>> Begin Records for processing
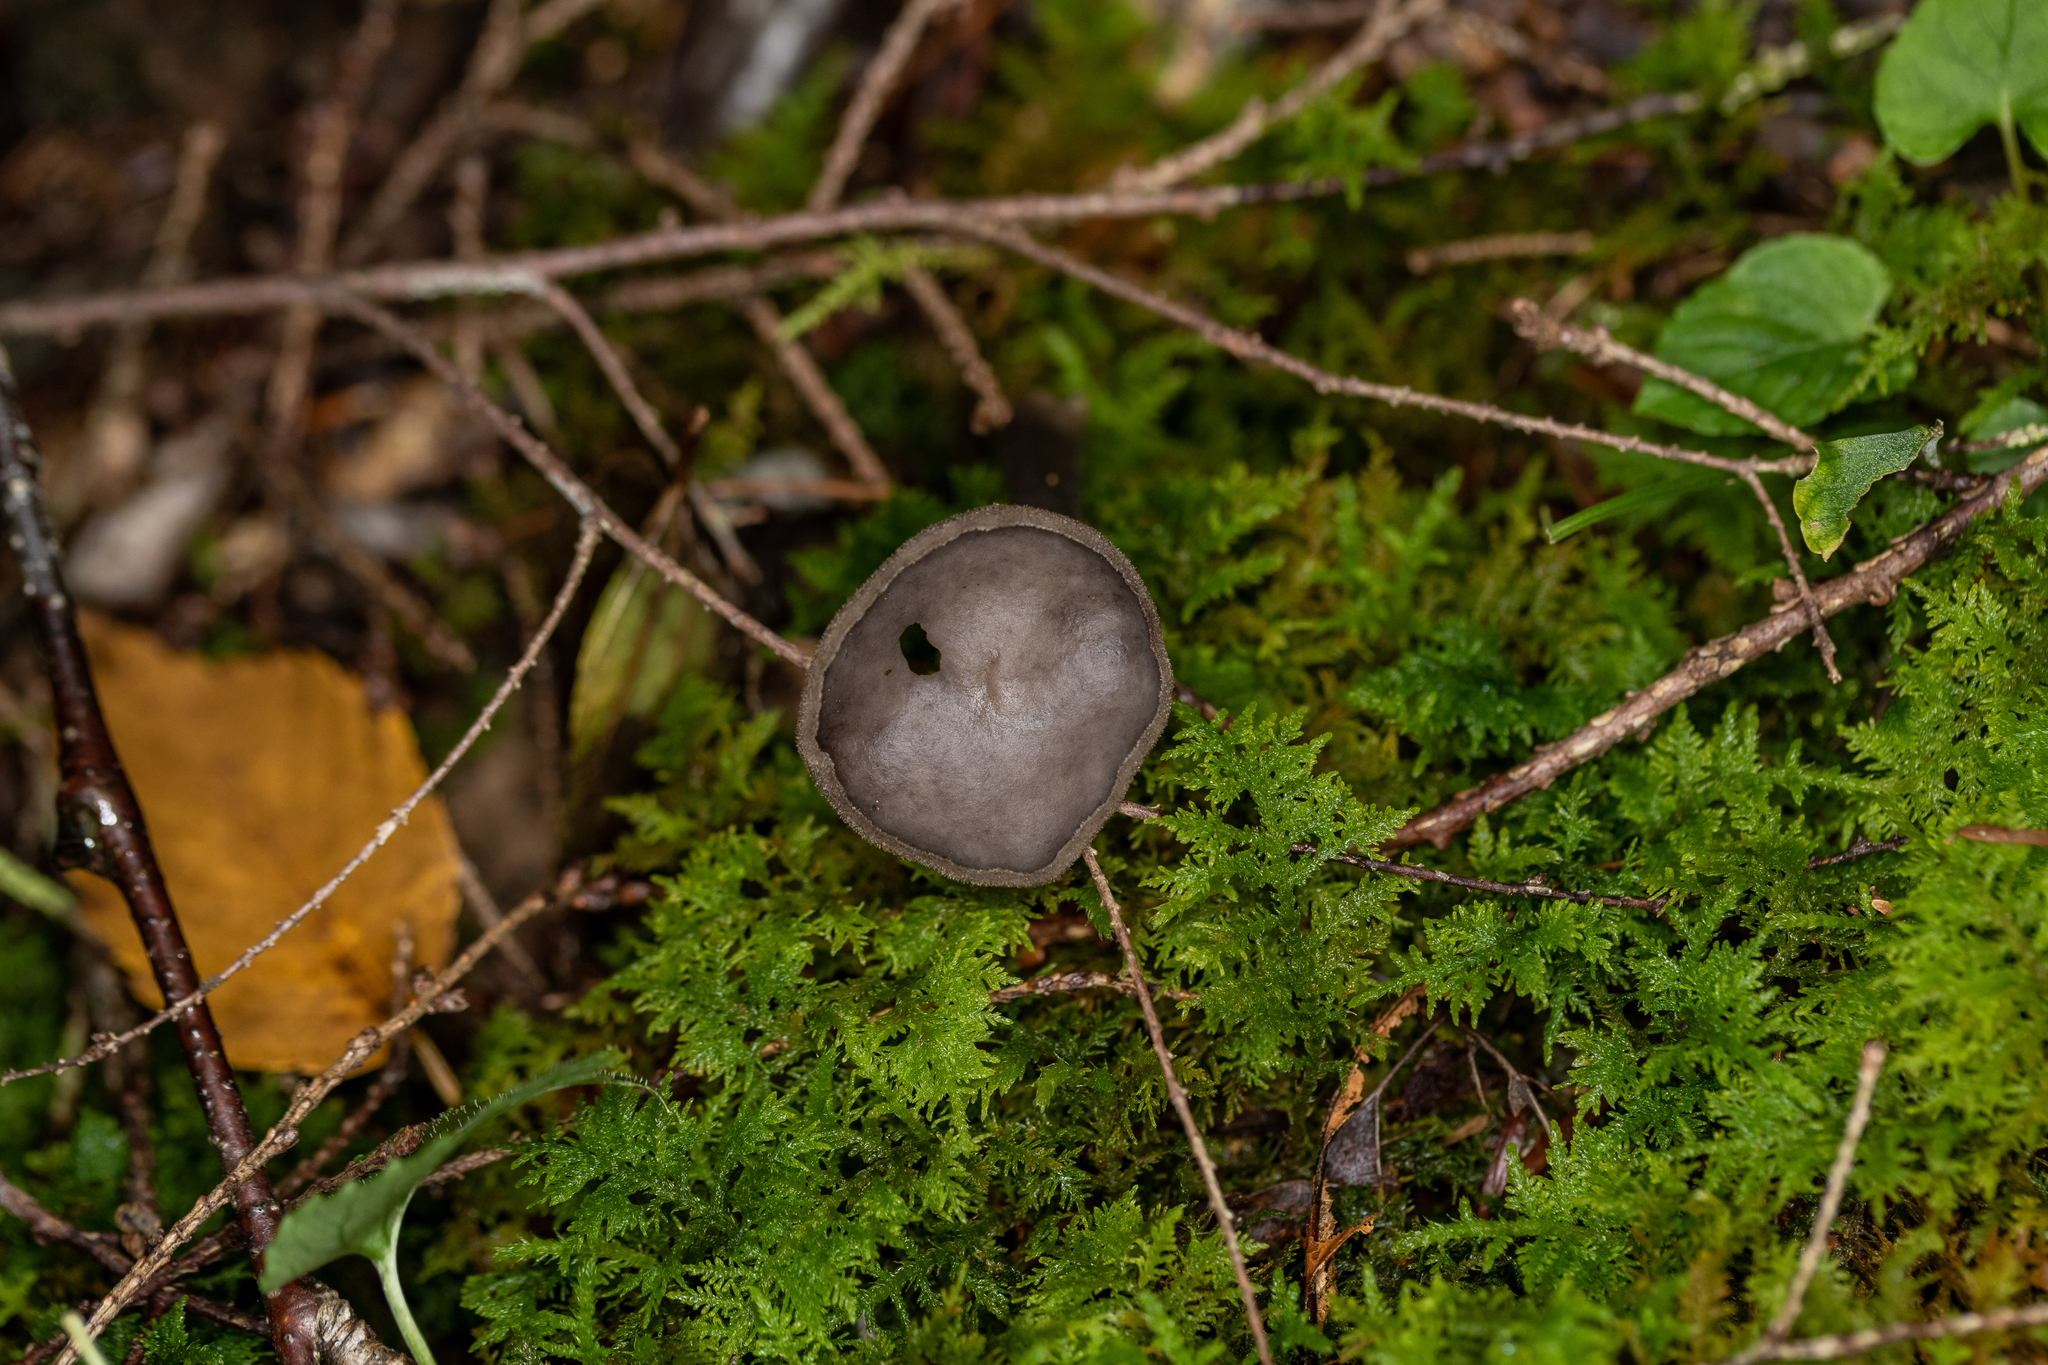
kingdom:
>> End Records for processing
>> Begin Records for processing
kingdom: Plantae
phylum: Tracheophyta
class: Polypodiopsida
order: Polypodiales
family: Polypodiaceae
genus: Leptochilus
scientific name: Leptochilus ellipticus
>> End Records for processing
## Written exercise
Give the material as a Markdown table with the columns Row and Line, starting at the line that contains "phylum: Tracheophyta" and ending at the line that contains "scientific name: Leptochilus ellipticus", both included. Number each line and omit any blank lines.

## Solution to this exercise
| Row | Line |
|---|---|
| 1 | phylum: Tracheophyta |
| 2 | class: Polypodiopsida |
| 3 | order: Polypodiales |
| 4 | family: Polypodiaceae |
| 5 | genus: Leptochilus |
| 6 | scientific name: Leptochilus ellipticus |